In late April, the Russian army’s chief of staff, Gen. Valery Gerasimov, declared that Russia had pushed Ukrainian soldiers out of nearly all of Kursk, hailing the “fortitude and heroism” of North Korean soldiers. Pyongyang also confirmed the North Korean troops were there, with an official statement praising their “heroic feats.” Putin followed suit. The soldiers from North Korea shook hands with the leader of Russia at the Victory Day celebrations.

“We will always honor the Korean heroes who gave their lives for Russia, for our common freedom, on par with their Russians brother in arms,” Putin said in a statement on the Kremlin’s website.

He says it can now claim to be assisting Russia instead of intervening in the war, because it is a country under invasion.

He said that North Korea could cite the bilateral treaty signed during Putin’s visit to North Korea in June of 2016 that included a pact for immediate military assistance if either country were to face armed aggression.

But Cha expects that Pyongyang won’t agree to send its troops to Russian-occupied territory in Ukraine unless it gets something in return from the Kremlin, “potentially advanced nuclear weapons manufacturing.”

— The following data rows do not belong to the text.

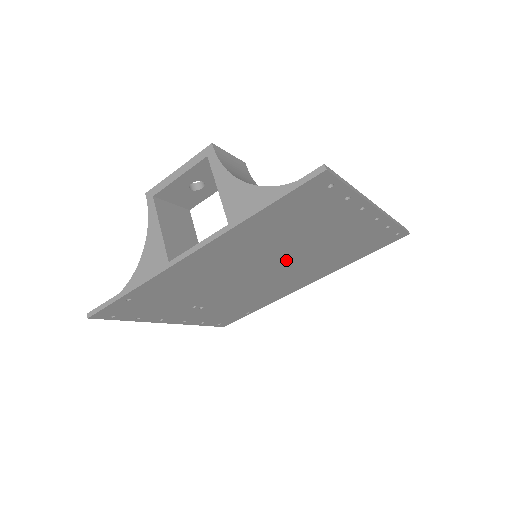
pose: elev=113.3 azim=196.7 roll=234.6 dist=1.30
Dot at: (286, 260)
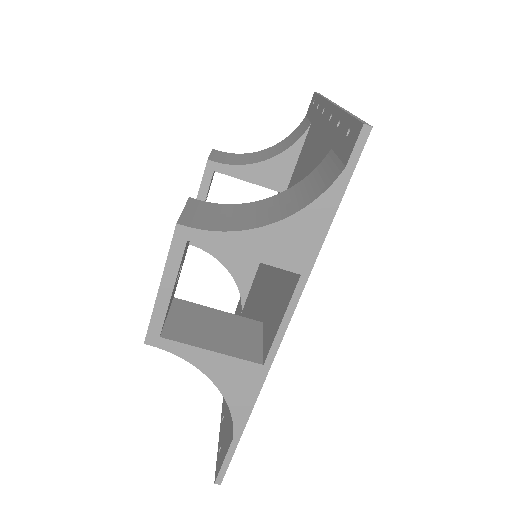
Dot at: occluded
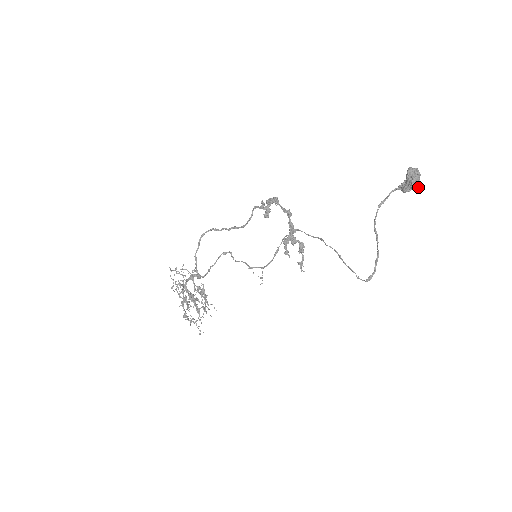
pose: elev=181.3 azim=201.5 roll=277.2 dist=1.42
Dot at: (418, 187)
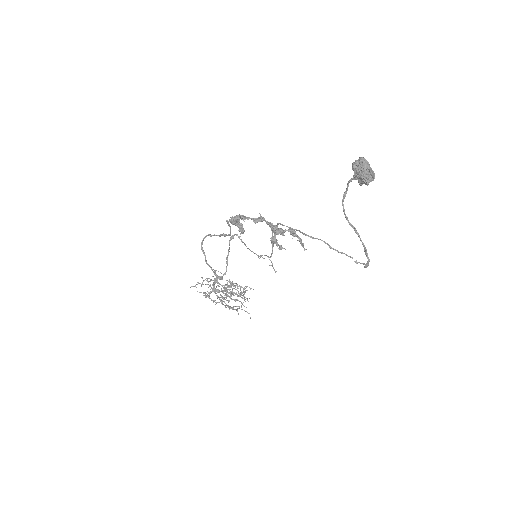
Dot at: (374, 176)
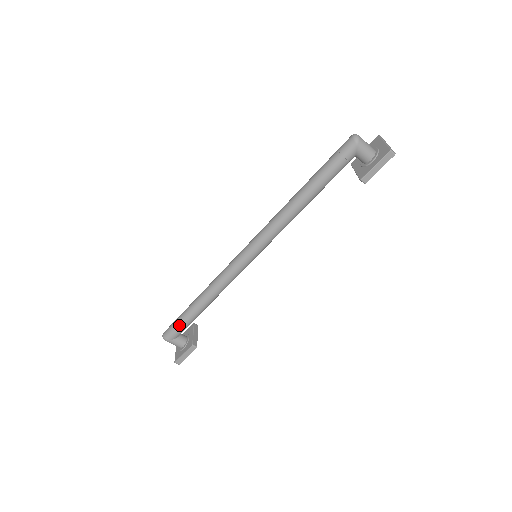
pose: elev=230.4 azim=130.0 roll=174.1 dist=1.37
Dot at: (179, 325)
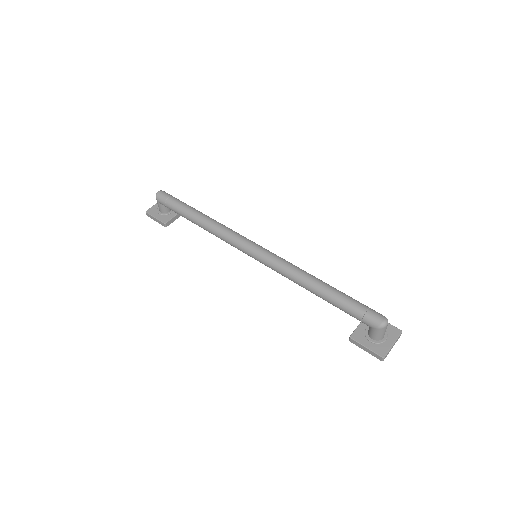
Dot at: (172, 206)
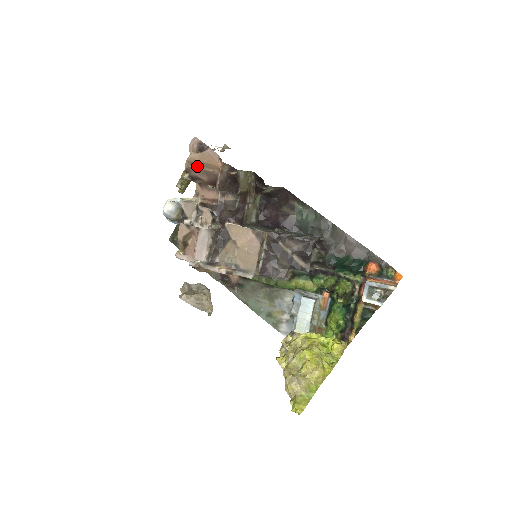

In Ukraine, Budanov, the military intelligence chief, warned in an interview with The War Zone that these North Korean laborers could be enticed into signing contracts with the Russian military.

Two people contributed to the reporting from SUMY. NPR’s Se Eun Gong and Anthony Kuhn contributed reporting from Seoul and Charles Maynes from Moscow.

The attacks on Ukrainian cities, which Zelenskyy characterized as a “pure terrorism” and aimed at bringing peace to Ukraine

Zelenskyy called the attacks a ” pure terrorism” on social media. The USA and Europe are supposed to react how a civilized society reacts to terrorists.

The efforts of the Trump administration to negotiate peace have failed thus far. Russia has refused to agree to an unconditional ceasefire to pave the way for peace talks and has instead stepped up attacks on Ukrainian cities.

Kyiv’s mayor, Vitalii Klitschko, wrote on social media that the death toll could rise and that a 62-year-old American citizen was also found dead, though it’s not clear if he was killed during the strike. Klitschko also said that emergency workers have found cluster munitions, which can pose a long-term danger to civilians when they don’t explode on impact.

Videos and photos posted by Ukrainian authorities show part of an apartment building collapsing. Emergency workers are at the scene.

At least a dozen sites were struck, many of them residential buildings, including a direct hit by a ballistic missile on a nine-story apartment building, Interior Minister Ihor Klymenko wrote on Telegram.

The attack lasted for more than nine hours overnight. During the time NPR’s bureau was there, they heard a missile’s whistling screech, as well as the moped-like buzzing sound of drones.

The regions of Odesa in the south, Zaporizhzhia in the southeast and Zhytomyr in the west were also hit.